Belgrade, Pristina. Après s’être vus le 25 juin dernier, les présidents Aleksandar Vucic et Hashim Thaci se sont retrouvés mercredi 18 juillet, à Bruxelles, pour une nouvelle réunion destinée à régler les différends entre les deux pays. Cette rencontre est la dernière en date depuis que le dialogue a repris en mars dernier. Au début de l’année, en effet, le meurtre d’Oliver Ivanovic, figure politique de la minorité serbe du nord du Kosovo, avait brusquement mis fin au dialogue entre les deux capitales. Sous la direction de Federica Mogherini, Haute Représentante pour les Affaires étrangères, l’Union voudrait pousser Belgrade et Pristina à signer un accord juridiquement contraignant quant à une normalisation de leurs liens, et surtout quant à une reconnaissance de l’indépendance du Kosovo par la Serbie.

Alors que le président du Kosovo, Hashim Thaci, avait appelé à un “règlement historique” avec Belgrade le mois dernier, les discussions de la semaine dernière se sont révélées particulièrement difficiles. Le dialogue semble dans une impasse, la Serbie étant accusée de “continuer avec sa mentalité du passé” et le Kosovo de ne faire aucune concession (3). Pourtant, de ces discussions dépendent les liens des deux pays avec l’Europe et en particulier avec l’Union.

Pour le Kosovo, c’est tout le pari de son développement et de sa crédibilité au niveau international qui se joue, alors que la corruption gangrène le territoire et qu’une quarantaine d’États, dont cinq membres de l’Union (Espagne, Autriche, Slovaquie, Grèce et Roumanie) n’ont toujours pas reconnu son indépendance. Pour cette raison, les citoyens kosovars ne peuvent se déplacer dans les pays de l’Ue sans un visa en bonne et due forme. La Commission européenne vient de recommander aux États membres d’accorder une exemption alors que, selon elle, le pays a satisfait “aux deux dernières exigences pour la libéralisation du régime des visas, c’est-à-dire avoir ratifié l’accord sur la délimitation de la frontière avec le Monténégro et avoir obtenu de meilleurs résultats en matière de lutte contre la criminalité et la corruption” (2).

Pour la Serbie, qui contrôle de facto la région du Nord Kosovo, aucune adhésion à l’Union ne peut être envisagée sans un règlement de ce conflit.
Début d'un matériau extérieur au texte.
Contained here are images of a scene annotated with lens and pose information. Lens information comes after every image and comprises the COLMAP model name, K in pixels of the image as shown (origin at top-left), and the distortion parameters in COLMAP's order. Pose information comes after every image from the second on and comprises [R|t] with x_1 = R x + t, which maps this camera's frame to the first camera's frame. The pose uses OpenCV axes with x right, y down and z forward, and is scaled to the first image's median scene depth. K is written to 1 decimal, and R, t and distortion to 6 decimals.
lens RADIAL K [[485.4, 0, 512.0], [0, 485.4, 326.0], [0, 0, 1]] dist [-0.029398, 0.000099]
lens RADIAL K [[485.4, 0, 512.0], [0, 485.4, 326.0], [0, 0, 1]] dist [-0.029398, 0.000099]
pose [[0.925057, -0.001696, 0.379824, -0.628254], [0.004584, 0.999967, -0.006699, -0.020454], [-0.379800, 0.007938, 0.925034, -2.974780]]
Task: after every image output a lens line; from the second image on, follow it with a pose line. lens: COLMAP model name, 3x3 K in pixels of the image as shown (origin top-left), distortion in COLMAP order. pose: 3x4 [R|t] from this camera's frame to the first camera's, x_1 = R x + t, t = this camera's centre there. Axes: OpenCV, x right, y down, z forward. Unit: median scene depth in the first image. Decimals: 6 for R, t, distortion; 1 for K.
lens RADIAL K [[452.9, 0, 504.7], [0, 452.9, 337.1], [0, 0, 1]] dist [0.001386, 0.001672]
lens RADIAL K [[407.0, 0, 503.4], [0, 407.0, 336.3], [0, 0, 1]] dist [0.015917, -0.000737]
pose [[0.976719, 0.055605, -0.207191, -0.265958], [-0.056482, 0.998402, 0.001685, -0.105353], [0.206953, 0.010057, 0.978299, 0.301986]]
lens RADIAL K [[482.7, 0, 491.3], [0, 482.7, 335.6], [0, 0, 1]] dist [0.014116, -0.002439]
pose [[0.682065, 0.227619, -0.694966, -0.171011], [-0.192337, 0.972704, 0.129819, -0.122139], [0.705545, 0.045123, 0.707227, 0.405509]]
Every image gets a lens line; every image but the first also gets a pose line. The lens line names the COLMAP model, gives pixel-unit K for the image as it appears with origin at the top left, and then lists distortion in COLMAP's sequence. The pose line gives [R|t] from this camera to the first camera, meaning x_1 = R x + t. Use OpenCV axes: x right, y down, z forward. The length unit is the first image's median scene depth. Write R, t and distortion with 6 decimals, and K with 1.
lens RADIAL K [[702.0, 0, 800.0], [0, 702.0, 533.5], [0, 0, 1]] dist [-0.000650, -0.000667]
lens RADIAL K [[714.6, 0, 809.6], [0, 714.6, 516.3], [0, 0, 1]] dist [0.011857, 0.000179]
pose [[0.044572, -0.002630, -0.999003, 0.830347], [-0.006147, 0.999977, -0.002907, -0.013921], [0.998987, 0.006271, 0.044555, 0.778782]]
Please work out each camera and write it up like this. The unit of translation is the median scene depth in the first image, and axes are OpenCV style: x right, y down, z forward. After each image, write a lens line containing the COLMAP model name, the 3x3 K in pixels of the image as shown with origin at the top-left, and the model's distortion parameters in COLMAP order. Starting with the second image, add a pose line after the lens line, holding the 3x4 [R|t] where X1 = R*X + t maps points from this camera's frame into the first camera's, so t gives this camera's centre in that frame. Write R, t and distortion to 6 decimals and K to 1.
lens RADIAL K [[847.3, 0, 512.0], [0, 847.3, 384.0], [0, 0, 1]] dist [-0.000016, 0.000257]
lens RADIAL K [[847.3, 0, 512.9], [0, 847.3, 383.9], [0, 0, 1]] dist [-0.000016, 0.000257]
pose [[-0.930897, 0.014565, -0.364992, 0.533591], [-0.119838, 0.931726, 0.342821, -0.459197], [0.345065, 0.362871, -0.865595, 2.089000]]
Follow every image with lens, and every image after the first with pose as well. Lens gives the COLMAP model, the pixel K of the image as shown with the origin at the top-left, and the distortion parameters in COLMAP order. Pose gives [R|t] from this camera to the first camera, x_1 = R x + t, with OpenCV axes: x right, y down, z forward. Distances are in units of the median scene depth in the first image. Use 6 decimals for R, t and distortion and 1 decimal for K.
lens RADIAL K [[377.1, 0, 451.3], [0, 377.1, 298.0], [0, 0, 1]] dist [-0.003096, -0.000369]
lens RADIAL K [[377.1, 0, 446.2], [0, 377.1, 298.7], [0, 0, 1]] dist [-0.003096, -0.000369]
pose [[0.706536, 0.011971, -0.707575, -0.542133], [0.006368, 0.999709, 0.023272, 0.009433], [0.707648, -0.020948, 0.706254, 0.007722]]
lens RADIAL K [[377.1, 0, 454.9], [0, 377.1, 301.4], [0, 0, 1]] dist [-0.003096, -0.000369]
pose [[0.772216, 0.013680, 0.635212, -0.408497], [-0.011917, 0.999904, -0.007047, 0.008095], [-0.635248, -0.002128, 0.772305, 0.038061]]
Une position européenne encore rappelée par Emmanuel Macron lors de sa rencontre avec Aleksandar Vučić la semaine dernière. Pourtant, le discours du président serbe est optimiste, alors que le pays vise une intégration à l’horizon 2025 : “Nous devons comprendre une chose. Nous ne pourrons pas adhérer avant de régler la question avec Pristina, avant de réformer notre système judiciaire, de régler les questions de l’État de droit et tout le reste (…) Est-ce que nous allons y arriver ? Je vais me battre pour cela” (1).

Au-delà des cas particuliers du Kosovo ou de la Serbie, c’est tout le modèle d’intégration au sein de l’Union qui se retrouve au centre de ces négociations. Certains États comme la France ou l’Autriche considèrent que les adhésions rapides accordées ces quinze dernières années sont l’une des causes des difficultés actuelles de l’Union et qu’il faudra redéfinir en profondeur sa politique d’expansion. Que ce soit pour l’Albanie, la Macédoine ou la Serbie, les pays balkaniques n’ont pas fini d’être au cœur du débat européen.

Perspectives :

  • La proposition de la Commission du 4 mai 2016 visant à lever l’obligation de visa pour les ressortissants du Kosovo doit maintenant être adoptée par le Parlement européen et le Conseil.
  • Les présidents serbe et kosovar ont convenu de se retrouver pour une nouvelle séance de discussions à Bruxelles.

Sources :

  1. Pas d’adhésion « automatique » de la Serbie à l’UE en 2025, avertit Macron, AFP, 17 juillet 2018.
  2. Commission européenne, Libéralisation du régime des visas : la Commission confirme que le Kosovo remplit tous les critères requis, communiqué de presse du 18 juillet 2018.
  3. RUDIC Filip, Serbia-Kosovo Meeting Ends Without Progress, Balkan Insight, 18 juillet 2018.